## tech

In [1]:
import pandas as pd
import numpy as np
import plotly.express as px
import plotly.graph_objects as go
from tqdm import tqdm

In [2]:
df = pd.read_json('data/data_save.txt',lines=True,dtype={'E':'datetime64[ms]'},chunksize=100000)

In [3]:
du = pd.DataFrame()
trade = pd.DataFrame()
for data in tqdm(df):
    du = du.append(data.query('e=="depthUpdate"').dropna(axis=1))
    trade = trade.append(data.query('e!="depthUpdate"').dropna(axis=1))


12it [00:15,  1.30s/it]


In [4]:
trade['E'].agg(['min','max']).diff().iloc[-1]
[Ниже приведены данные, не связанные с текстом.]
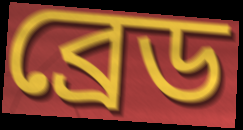
ব্রেড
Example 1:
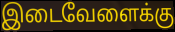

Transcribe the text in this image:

இடைவேளைக்கு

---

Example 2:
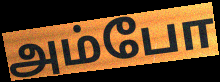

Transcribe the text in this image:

அம்போ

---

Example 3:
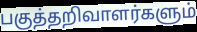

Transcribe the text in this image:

பகுத்தறிவாளர்களும்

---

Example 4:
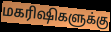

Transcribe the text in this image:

மகரிஷிகளுக்கு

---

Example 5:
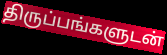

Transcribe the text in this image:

திருப்பங்களுடன்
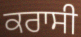
ਕਰਾਸੀ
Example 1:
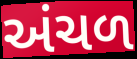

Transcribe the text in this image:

અંચળ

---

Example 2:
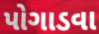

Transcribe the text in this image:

પોગાડવા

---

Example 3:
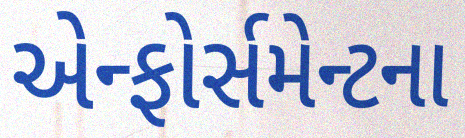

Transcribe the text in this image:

એન્ફોર્સમેન્ટના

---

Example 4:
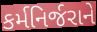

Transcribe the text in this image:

કર્મનિર્જરાને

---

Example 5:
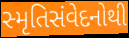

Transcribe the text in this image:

સ્મૃતિસંવેદનોથી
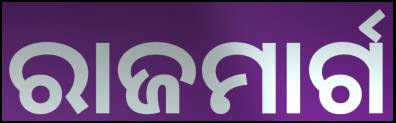
ରାଜମାର୍ଗ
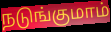
நடுங்குமாம்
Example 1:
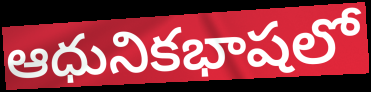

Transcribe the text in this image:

ఆధునికభాషలో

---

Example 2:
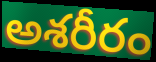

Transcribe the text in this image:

అశరీరం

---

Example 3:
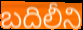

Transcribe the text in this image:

బదిలీని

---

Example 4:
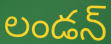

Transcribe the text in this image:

లండన్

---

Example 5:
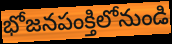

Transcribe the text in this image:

భోజనపంక్తిలోనుండి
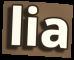
lia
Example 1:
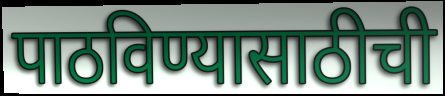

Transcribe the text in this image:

पाठविण्यासाठीची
Timedelta('0 days 16:24:39.354000')

### data transform

In [4]:
trade['type'] = trade['p'].diff().where(lambda x: x!=0).fillna(method='ffill').mul(100).clip(-1,1).map({-1:'sell',1:'buy'})

In [5]:
n_ticks= 500
trade[f'ticks_{n_ticks}'] = np.arange(0,trade.shape[0]) // n_ticks
du[f'ticks_{n_ticks}'] = np.arange(0,du.shape[0]) // n_ticks
trade[f'ticks_{n_ticks}_dt'] = trade.groupby(f'ticks_{n_ticks}')['E'].transform('first')
du[f'ticks_{n_ticks}_dt'] = du.groupby(f'ticks_{n_ticks}')['E'].transform('first')


In [6]:
n_ticks= 10
trade[f'ticks_{n_ticks}'] = np.arange(0,trade.shape[0]) // n_ticks
du[f'ticks_{n_ticks}'] = np.arange(0,du.shape[0]) // n_ticks
trade[f'ticks_{n_ticks}_dt'] = trade.groupby(f'ticks_{n_ticks}')['E'].transform('first')
du[f'ticks_{n_ticks}_dt'] = du.groupby(f'ticks_{n_ticks}')['E'].transform('first')

In [7]:
du['b_first_q']=du['b'].explode().dropna().apply(lambda x: x[1] if x[1]!='0.00000000' else np.nan).groupby(level=0).first().astype(float)
du['a_first_q']=du['a'].explode().dropna().apply(lambda x: x[1] if x[1]!='0.00000000' else np.nan).groupby(level=0).first().astype(float)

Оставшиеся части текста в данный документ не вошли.